Tuesday, July 26, 2005

I don't know what has possessed conservatives this week. Maybe they are feeling ashamed that since the election most of what they have proposed to do is standard conservative stuff, pretty predictable, and more of the tame stuff at that. First we had Ann Coulter's article, now World magazine has been sounding their trumpet on everything from the supposed occultism of Harry Potter to echoing Ann Coulter's worries about John Roberts Jr. to Janie B. Cheaney even writing an article opposing a flag-burning amendment to the Constitution on the grounds that the flag would become an idol. In paranoid language, Cheaney fears living in a country where it is perfectly acceptable to burn a cross but a Federal offense to burn the flag.

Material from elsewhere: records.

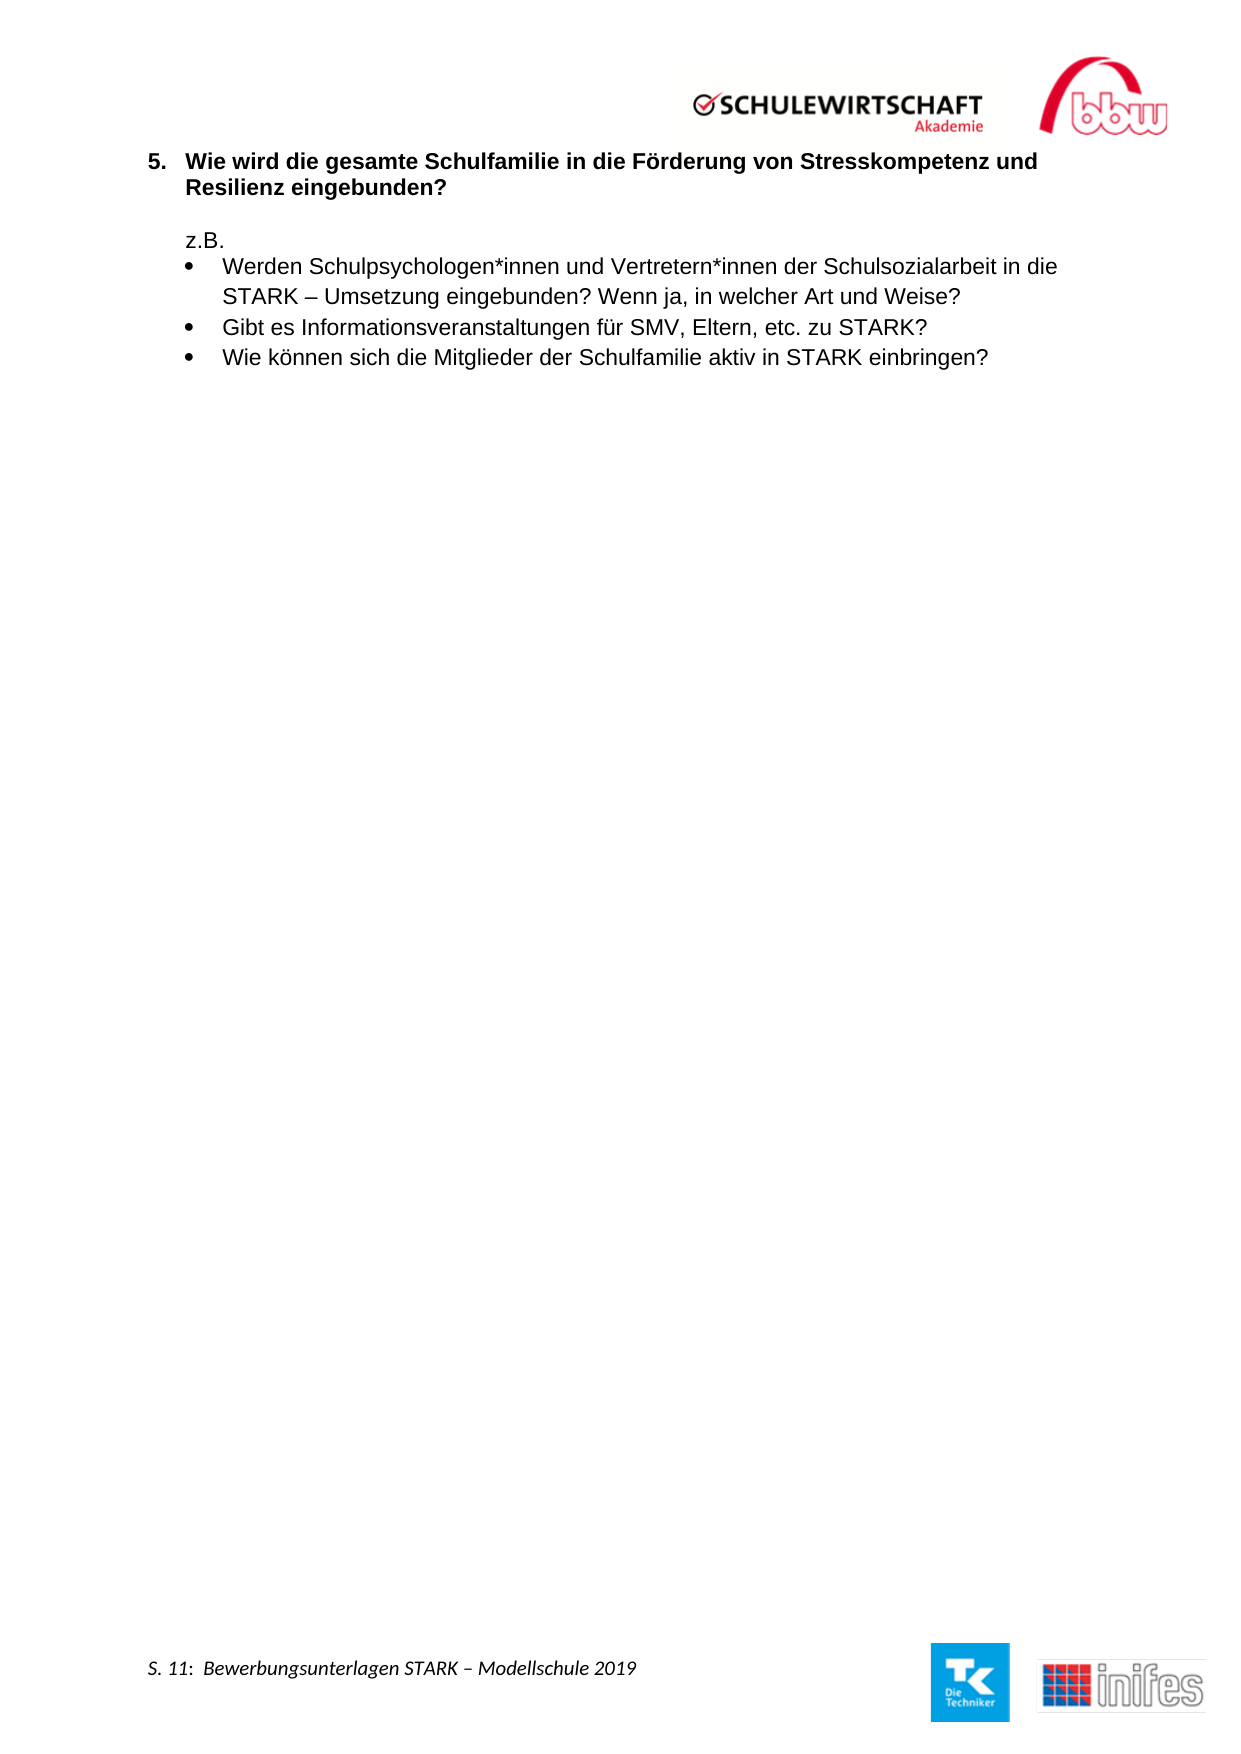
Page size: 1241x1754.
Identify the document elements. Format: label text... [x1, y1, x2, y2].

picture [1009, 1643, 1207, 1722]
picture [946, 1688, 961, 1696]
list z.B. [185, 227, 1093, 253]
picture [946, 1659, 994, 1694]
picture [671, 56, 1004, 148]
list Wie wird die gesamte Schulfamilie in die Förderung von Stresskompetenz und Resilienz eingebunden? [148, 148, 1093, 200]
list Werden Schulpsychologen*innen und Vertretern*innen der Schulsozialarbeit in die STARK – Umsetzung eingebunden? Wenn ja, in welcher Art und Weise? [185, 253, 1093, 309]
picture [1039, 56, 1168, 135]
list Gibt es Informationsveranstaltungen für SMV, Eltern, etc. zu STARK? [185, 313, 1093, 340]
list Wie können sich die Mitglieder der Schulfamilie aktiv in STARK einbringen? [185, 344, 1093, 370]
picture [947, 1699, 984, 1706]
picture [986, 1701, 994, 1706]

And she drags in some references to the bronze snake in the Wilderness that Moses made and then it became an idol in Israel. What Ms. Cheaney misses is that the people most staunchly supporting the flag-burning amendment are the same people who staunchly oppose burning crosses as well, and would, in fact, like to display them. Seeing as the cross is a religious symbol, one might ask Ms. Cheaney if protecting it from burning might make it an idol as well. After all, the cross is much more analogous to the bronze snake she refers to than the American flag is. One thing she neglects to mention too is that, at least for now, cross burning will be opposed by everyone: conservatives because it desecrates the symbol of the Christian religion and liberals because it is most often used in the persecution of blacks. I do not foresee a country where flag-burning is taboo but burning a cross is considered freedom of speech. Even liberals don't consider it such. I'm really not sure what has gotten into conservatives this week, but I think it may be their resentment at supporting officials and programs that are easily branded conservative. It's the old, "I want to be unplottable" argument. Someone once confided in me that her friend had actually dared to register Independent. "I wish I could do that," she lamented, apparently believing that her friend was some kind of latter-day female Sir Lancelot for registering this way. I'm not sure, though: how much courage does it take to tell the world you have no convictions whatsoever?